═══ Given information ═══
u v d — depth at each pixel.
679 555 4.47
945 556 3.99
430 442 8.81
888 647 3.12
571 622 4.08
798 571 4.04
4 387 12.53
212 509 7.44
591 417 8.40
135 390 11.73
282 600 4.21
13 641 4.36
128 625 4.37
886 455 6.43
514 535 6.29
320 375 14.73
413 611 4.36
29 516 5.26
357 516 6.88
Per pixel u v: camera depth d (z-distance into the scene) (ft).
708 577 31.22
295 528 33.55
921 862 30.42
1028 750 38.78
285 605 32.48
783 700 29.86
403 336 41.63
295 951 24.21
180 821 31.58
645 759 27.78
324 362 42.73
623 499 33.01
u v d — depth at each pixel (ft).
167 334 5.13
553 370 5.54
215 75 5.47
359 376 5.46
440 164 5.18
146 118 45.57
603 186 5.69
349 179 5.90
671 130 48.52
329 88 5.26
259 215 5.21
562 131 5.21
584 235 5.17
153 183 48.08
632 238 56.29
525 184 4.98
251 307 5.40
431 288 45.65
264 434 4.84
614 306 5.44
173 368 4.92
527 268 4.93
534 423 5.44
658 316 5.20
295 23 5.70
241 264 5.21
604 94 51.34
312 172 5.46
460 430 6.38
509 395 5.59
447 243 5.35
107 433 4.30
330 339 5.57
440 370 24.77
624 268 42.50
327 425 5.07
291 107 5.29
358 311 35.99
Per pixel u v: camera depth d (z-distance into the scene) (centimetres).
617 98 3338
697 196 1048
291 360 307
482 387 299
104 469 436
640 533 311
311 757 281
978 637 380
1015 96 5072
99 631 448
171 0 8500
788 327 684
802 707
═══
→ Exercise description
Faithfully copy every entry, leaving nothing out.

→ Answer for this exercise
u v d — depth at each pixel.
679 555 4.47
945 556 3.99
430 442 8.81
888 647 3.12
571 622 4.08
798 571 4.04
4 387 12.53
212 509 7.44
591 417 8.40
135 390 11.73
282 600 4.21
13 641 4.36
128 625 4.37
886 455 6.43
514 535 6.29
320 375 14.73
413 611 4.36
29 516 5.26
357 516 6.88
Per pixel u v: camera depth d (z-distance into the scene) (ft).
708 577 31.22
295 528 33.55
921 862 30.42
1028 750 38.78
285 605 32.48
783 700 29.86
403 336 41.63
295 951 24.21
180 821 31.58
645 759 27.78
324 362 42.73
623 499 33.01
u v d — depth at each pixel (ft).
167 334 5.13
553 370 5.54
215 75 5.47
359 376 5.46
440 164 5.18
146 118 45.57
603 186 5.69
349 179 5.90
671 130 48.52
329 88 5.26
259 215 5.21
562 131 5.21
584 235 5.17
153 183 48.08
632 238 56.29
525 184 4.98
251 307 5.40
431 288 45.65
264 434 4.84
614 306 5.44
173 368 4.92
527 268 4.93
534 423 5.44
658 316 5.20
295 23 5.70
241 264 5.21
604 94 51.34
312 172 5.46
460 430 6.38
509 395 5.59
447 243 5.35
107 433 4.30
330 339 5.57
440 370 24.77
624 268 42.50
327 425 5.07
291 107 5.29
358 311 35.99
Per pixel u v: camera depth d (z-distance into the scene) (centimetres).
617 98 3338
697 196 1048
291 360 307
482 387 299
104 469 436
640 533 311
311 757 281
978 637 380
1015 96 5072
99 631 448
171 0 8500
788 327 684
802 707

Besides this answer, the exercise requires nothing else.